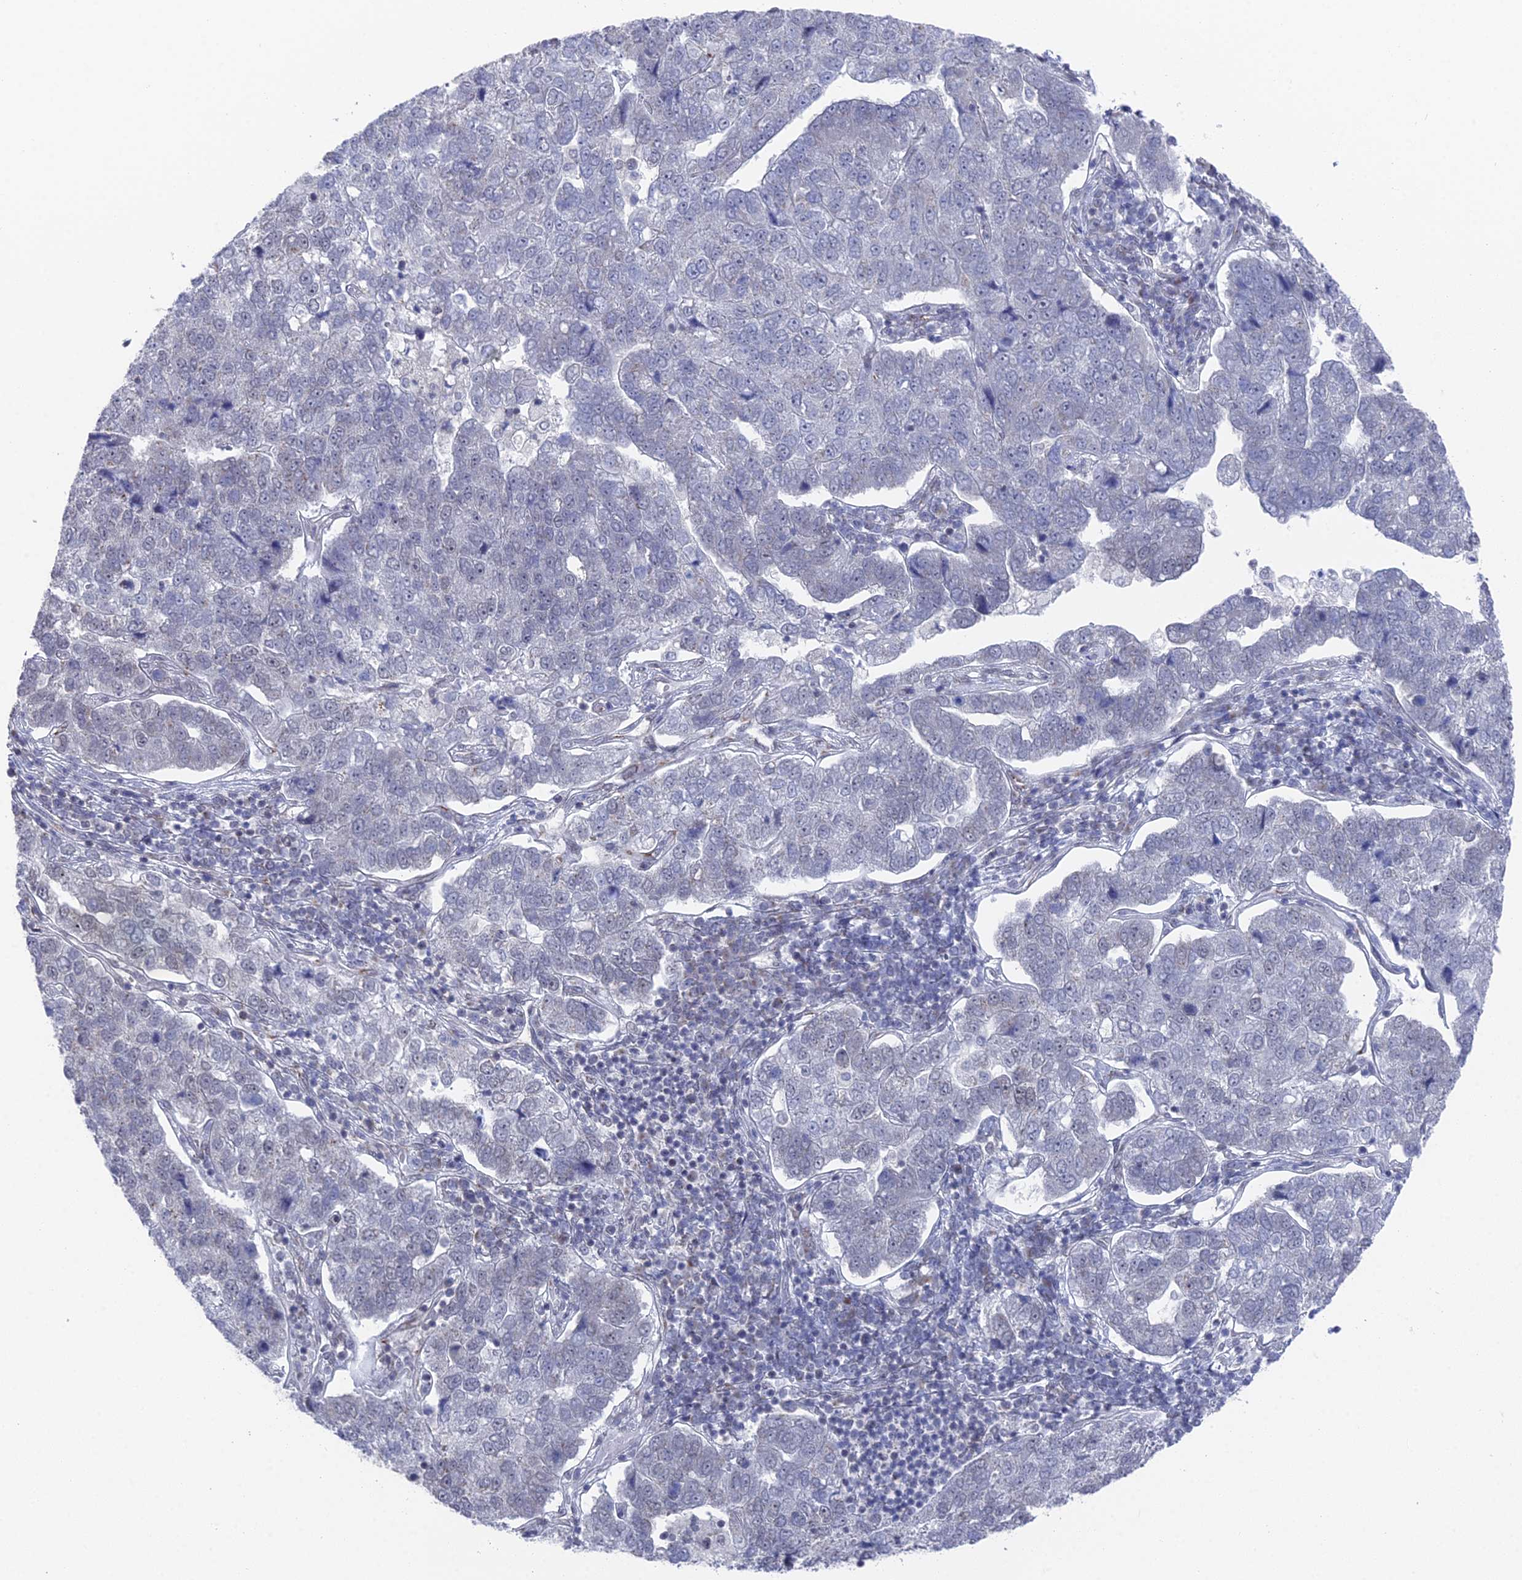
{"staining": {"intensity": "negative", "quantity": "none", "location": "none"}, "tissue": "pancreatic cancer", "cell_type": "Tumor cells", "image_type": "cancer", "snomed": [{"axis": "morphology", "description": "Adenocarcinoma, NOS"}, {"axis": "topography", "description": "Pancreas"}], "caption": "Tumor cells are negative for protein expression in human adenocarcinoma (pancreatic).", "gene": "FHIP2A", "patient": {"sex": "female", "age": 61}}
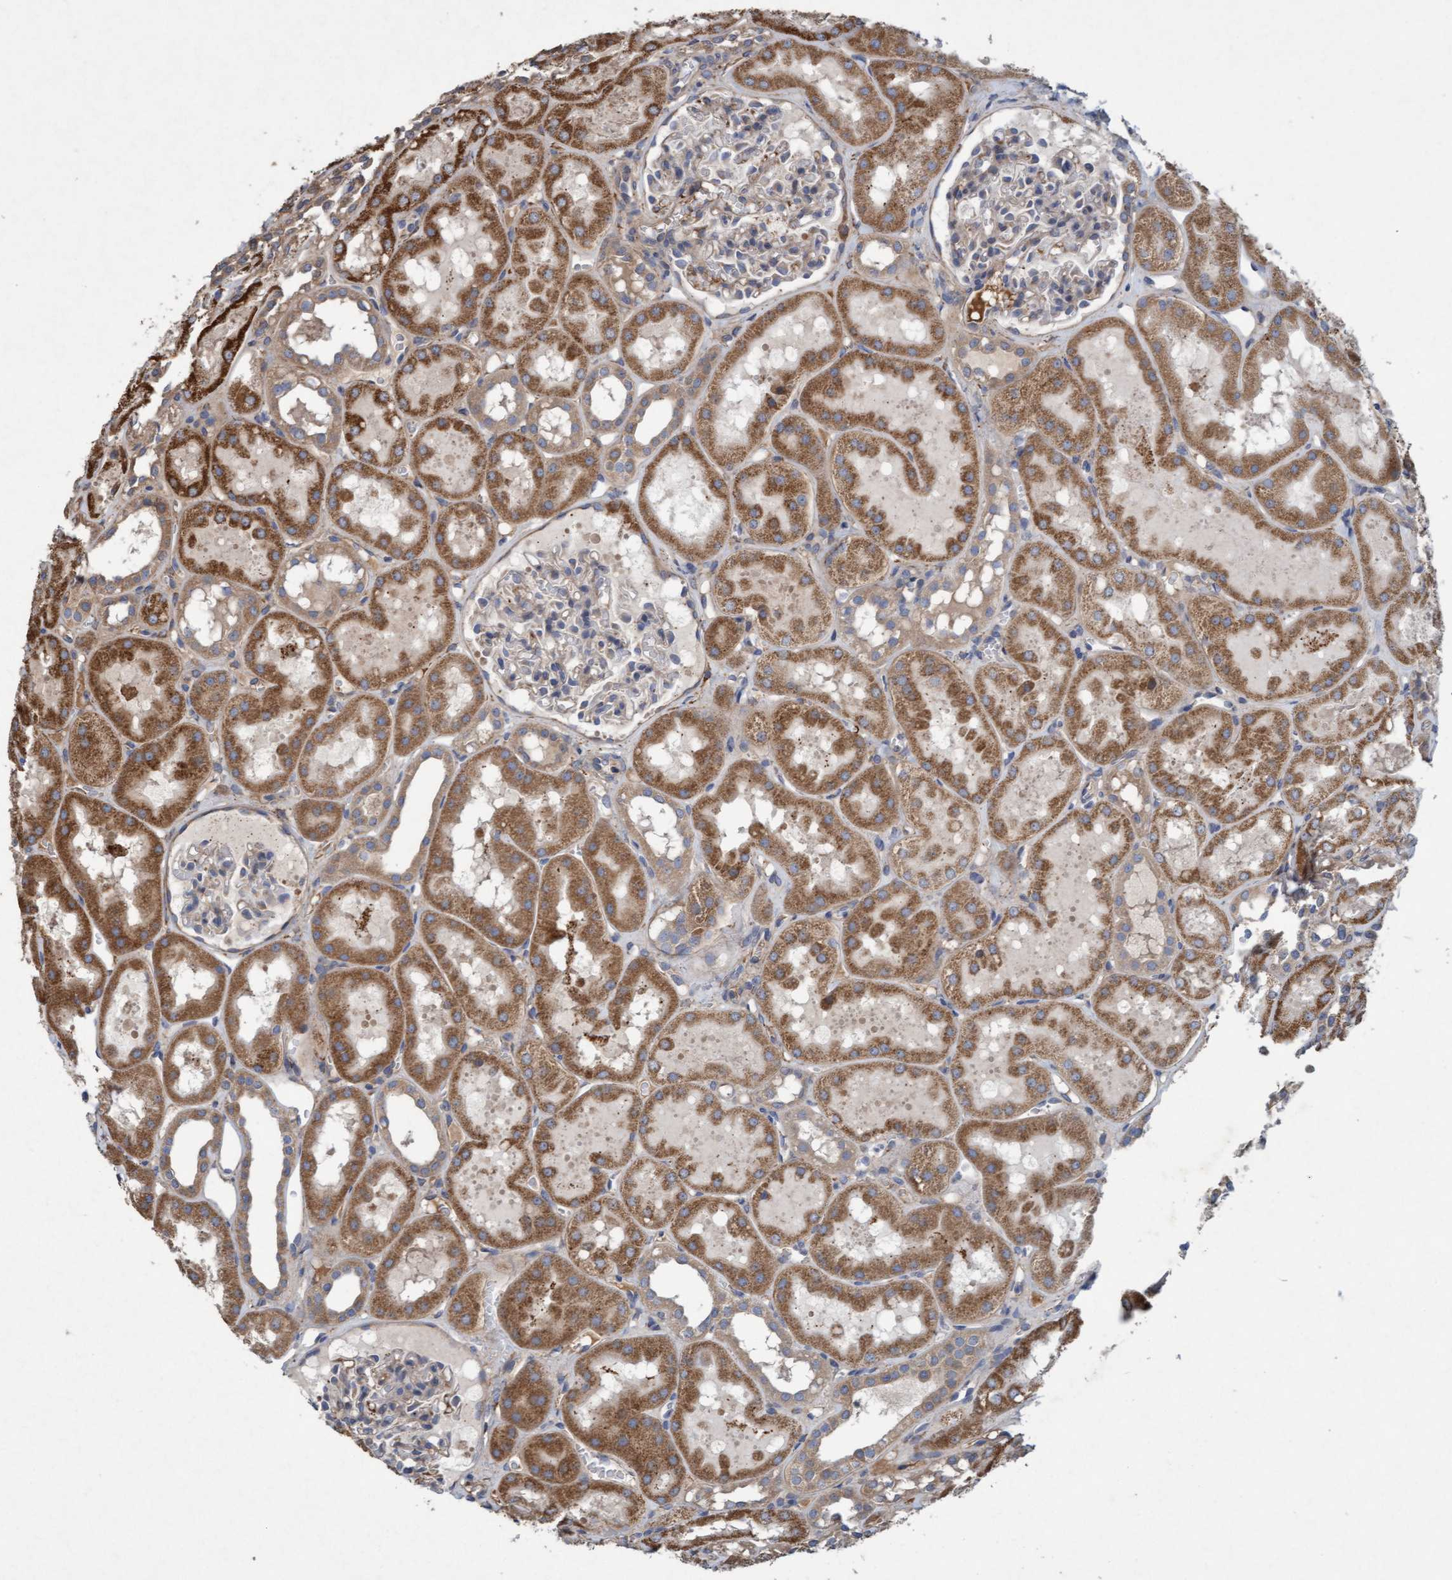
{"staining": {"intensity": "weak", "quantity": "25%-75%", "location": "cytoplasmic/membranous"}, "tissue": "kidney", "cell_type": "Cells in glomeruli", "image_type": "normal", "snomed": [{"axis": "morphology", "description": "Normal tissue, NOS"}, {"axis": "topography", "description": "Kidney"}, {"axis": "topography", "description": "Urinary bladder"}], "caption": "High-magnification brightfield microscopy of normal kidney stained with DAB (brown) and counterstained with hematoxylin (blue). cells in glomeruli exhibit weak cytoplasmic/membranous staining is identified in about25%-75% of cells. (Brightfield microscopy of DAB IHC at high magnification).", "gene": "DDHD2", "patient": {"sex": "male", "age": 16}}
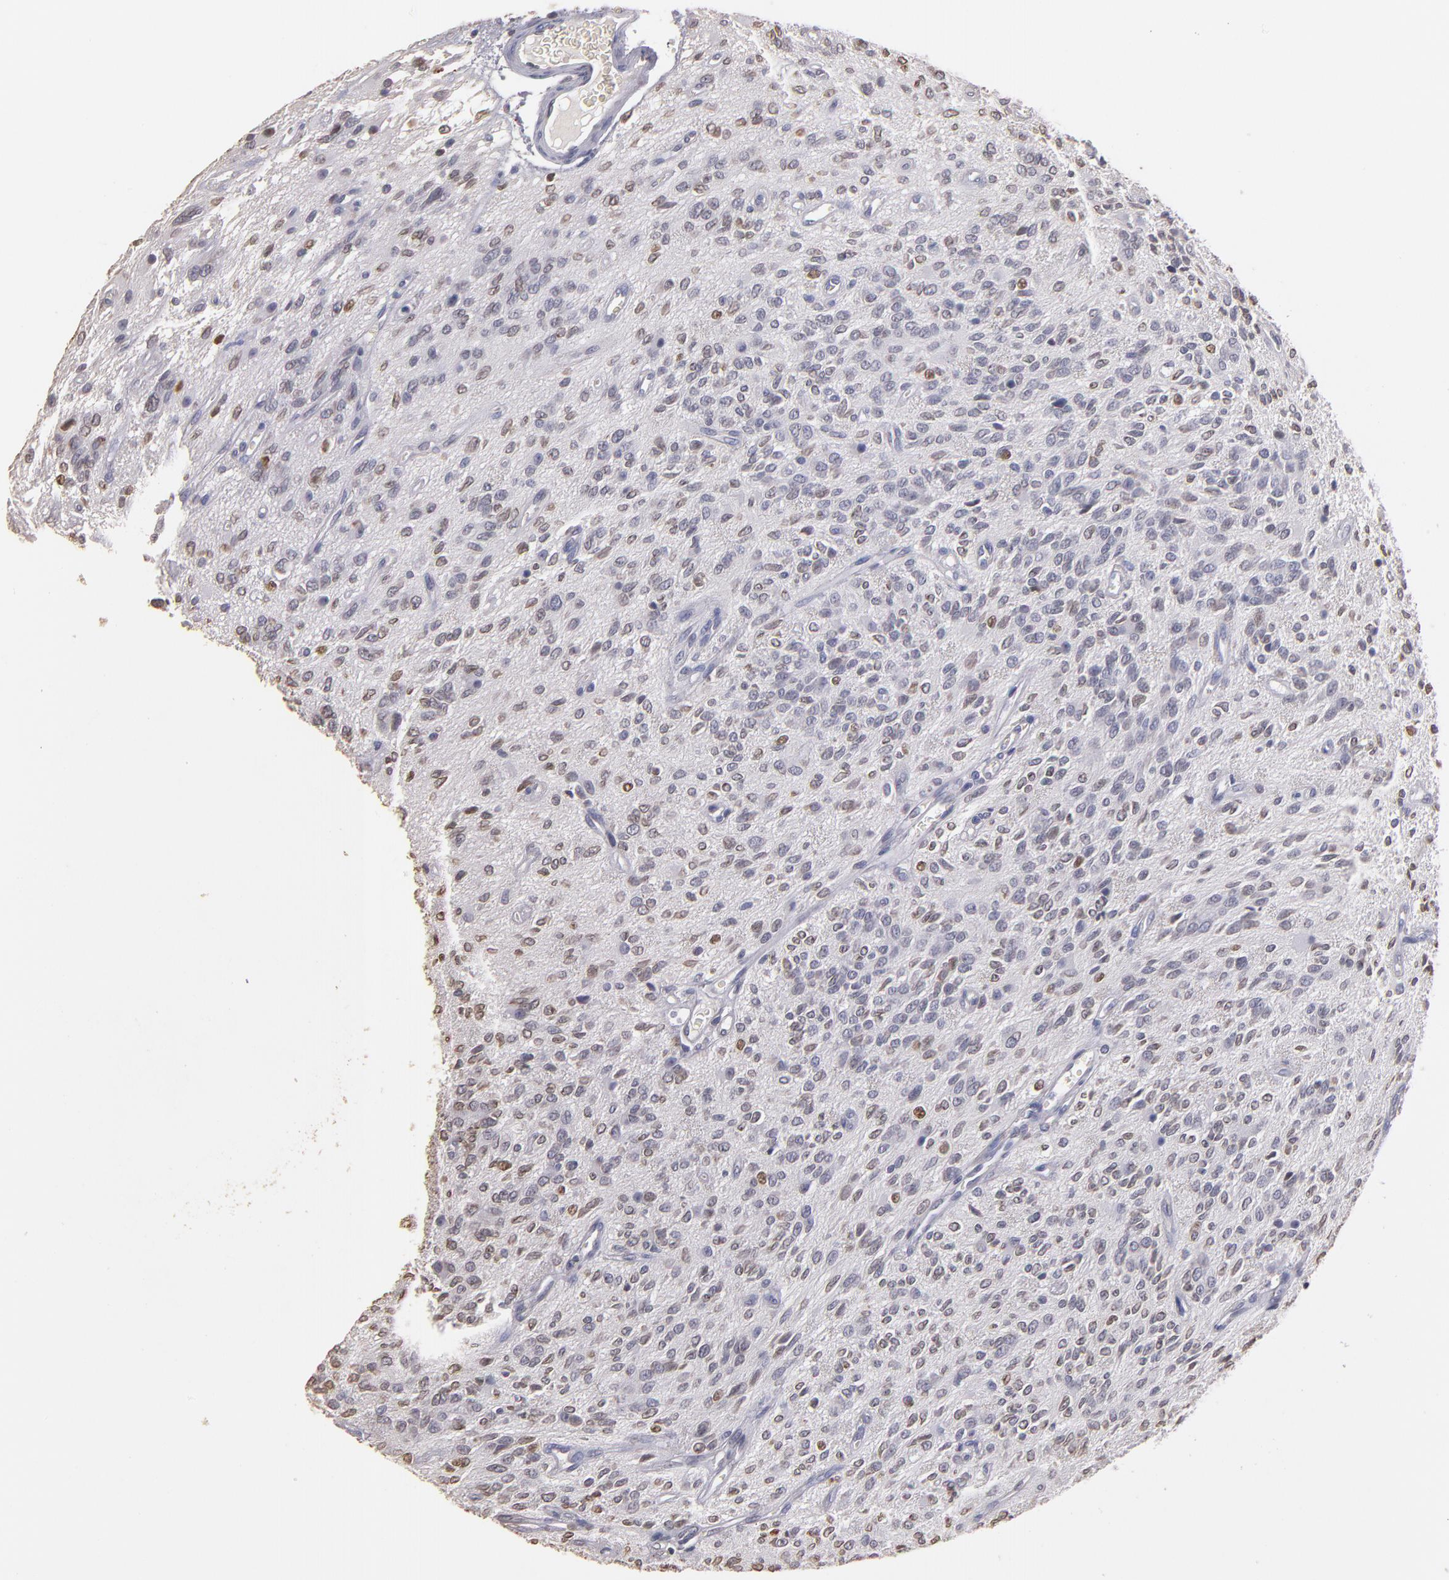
{"staining": {"intensity": "moderate", "quantity": "<25%", "location": "nuclear"}, "tissue": "glioma", "cell_type": "Tumor cells", "image_type": "cancer", "snomed": [{"axis": "morphology", "description": "Glioma, malignant, Low grade"}, {"axis": "topography", "description": "Brain"}], "caption": "An immunohistochemistry photomicrograph of tumor tissue is shown. Protein staining in brown highlights moderate nuclear positivity in malignant glioma (low-grade) within tumor cells. (Brightfield microscopy of DAB IHC at high magnification).", "gene": "SOX10", "patient": {"sex": "female", "age": 15}}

## [Assignment]
Return each of the lines exactly as they appear above, with no images.

## [The completed task]
{"staining": {"intensity": "negative", "quantity": "none", "location": "none"}, "tissue": "pancreatic cancer", "cell_type": "Tumor cells", "image_type": "cancer", "snomed": [{"axis": "morphology", "description": "Adenocarcinoma, NOS"}, {"axis": "topography", "description": "Pancreas"}], "caption": "Tumor cells are negative for protein expression in human adenocarcinoma (pancreatic).", "gene": "FHIP2A", "patient": {"sex": "female", "age": 61}}
{"staining": {"intensity": "weak", "quantity": "25%-75%", "location": "cytoplasmic/membranous"}, "tissue": "kidney", "cell_type": "Cells in glomeruli", "image_type": "normal", "snomed": [{"axis": "morphology", "description": "Normal tissue, NOS"}, {"axis": "topography", "description": "Kidney"}, {"axis": "topography", "description": "Urinary bladder"}], "caption": "High-magnification brightfield microscopy of normal kidney stained with DAB (brown) and counterstained with hematoxylin (blue). cells in glomeruli exhibit weak cytoplasmic/membranous staining is identified in about25%-75% of cells. (Brightfield microscopy of DAB IHC at high magnification).", "gene": "DDHD2", "patient": {"sex": "male", "age": 16}}
{"staining": {"intensity": "moderate", "quantity": "<25%", "location": "nuclear"}, "tissue": "glioma", "cell_type": "Tumor cells", "image_type": "cancer", "snomed": [{"axis": "morphology", "description": "Glioma, malignant, Low grade"}, {"axis": "topography", "description": "Brain"}], "caption": "An immunohistochemistry photomicrograph of tumor tissue is shown. Protein staining in brown highlights moderate nuclear positivity in malignant glioma (low-grade) within tumor cells. (Brightfield microscopy of DAB IHC at high magnification).", "gene": "SOX10", "patient": {"sex": "female", "age": 15}}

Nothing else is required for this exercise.